Four entries in the one design Firefly 850 Sports Class, will have to be ready from the beginning, if they are to stand a chance against John Newnham’s all conquering Twin Sharks, from snatching their fifth title in a row. Arch rival Hans Rahmann’s Voodoo have settled on second place on recent outings but aim to reclaim some of their former glory. In past years Neil Ayre Mamba, has had some winning moments but requires some consistency throughout the regatta. The same goes for Peter Taylor’s Ballerina, as only minutes separate the fleet, it’s possible to spring a few surprises.
The growing popularity of cruising catamarans in the region has produced a racing revival in the Cruising Multihull class. Ranging from Robert Hossack’s Raptor 2001, two Chinese entries Lin Huawei’s Seawind 1160 Asia Pacific Sailing College (Compass Rose) and Zhang Yong Dong’s Andaman Cabriolet Wuhan University EMBA Sailing Team (Da Vinci), narrowly missed out on the win last year and is taking on Theimann Peter German Team on Alienkat to round out the 4 boat fleet.

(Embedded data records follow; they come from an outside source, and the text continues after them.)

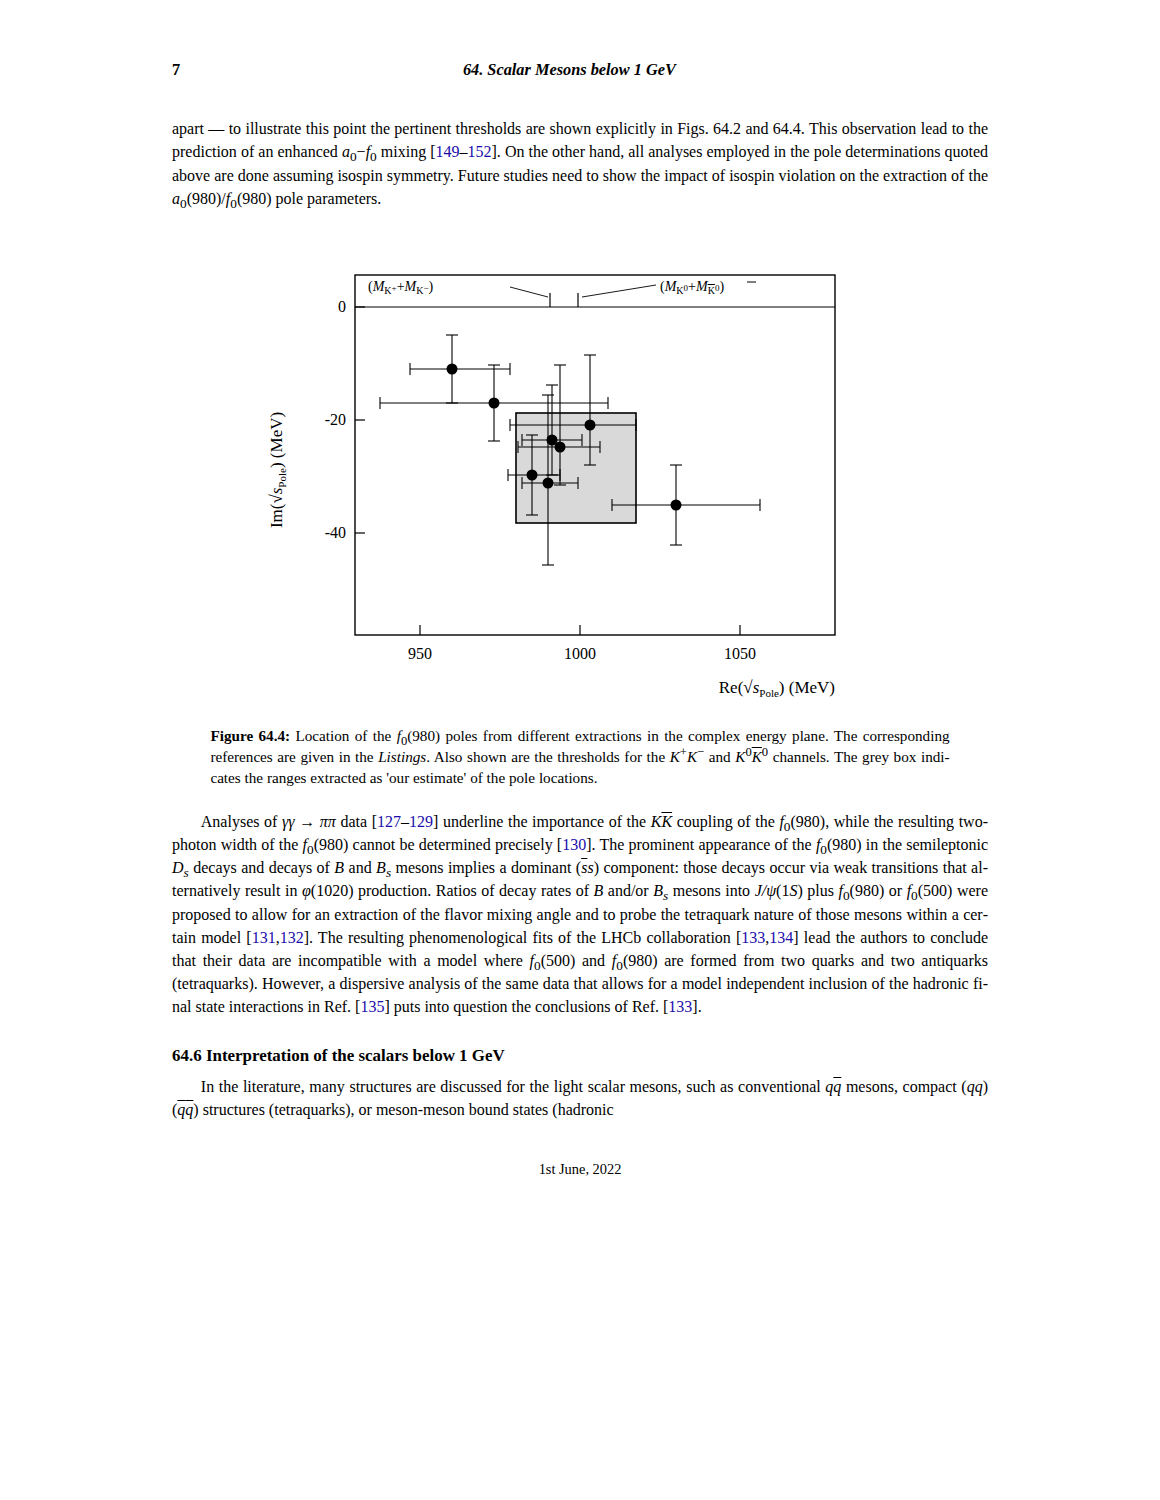7 64. Scalar Mesons below 1 GeV
apart — to illustrate this point the pertinent thresholds are shown explicitly in Figs. 64.2 and 64.4. This observation lead to the prediction of an enhanced a0−f0 mixing [149–152]. On the other hand, all analyses employed in the pole determinations quoted above are done assuming isospin symmetry. Future studies need to show the impact of isospin violation on the extraction of the a0(980)/f0(980) pole parameters.
Im(√sPole) (MeV) (MK++MK−) (MK0+MK0) 0 -20 -40 950 1000 1050 Re(√sPole) (MeV)
Figure 64.4: Location of the f0(980) poles from different extractions in the complex energy plane. The corresponding references are given in the Listings. Also shown are the thresholds for the K+K− and K0K0 channels. The grey box indicates the ranges extracted as 'our estimate' of the pole locations.
Analyses of γγ → ππ data [127–129] underline the importance of the KK coupling of the f0(980), while the resulting two-photon width of the f0(980) cannot be determined precisely [130]. The prominent appearance of the f0(980) in the semileptonic Ds decays and decays of B and Bs mesons implies a dominant (ss) component: those decays occur via weak transitions that alternatively result in φ(1020) production. Ratios of decay rates of B and/or Bs mesons into J/ψ(1S) plus f0(980) or f0(500) were proposed to allow for an extraction of the flavor mixing angle and to probe the tetraquark nature of those mesons within a certain model [131,132]. The resulting phenomenological fits of the LHCb collaboration [133,134] lead the authors to conclude that their data are incompatible with a model where f0(500) and f0(980) are formed from two quarks and two antiquarks (tetraquarks). However, a dispersive analysis of the same data that allows for a model independent inclusion of the hadronic final state interactions in Ref. [135] puts into question the conclusions of Ref. [133].
64.6 Interpretation of the scalars below 1 GeV
In the literature, many structures are discussed for the light scalar mesons, such as conventional qq mesons, compact (qq)(qq) structures (tetraquarks), or meson-meson bound states (hadronic
1st June, 2022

The regatta is organised by the Phuket King’s Cup Regatta Organizing Committee under the auspices of the Royal Varuna Yacht Club, in conjunction with the Yacht Racing Association of Thailand, the Royal Thai Navy and the Province of Phuket. Held each year during the first week of December, the 2019 event is already living up its reputation, as the ultimate showcase for Thailand’s seafaring heritage.
The stage is set, registration and skippers briefing completed, last minute sail measurement, new IRC certificates being processed and final class reshuffling completed. First up, it’s time for the traditional opening ceremony and welcome party at the Beyond Resort Kata.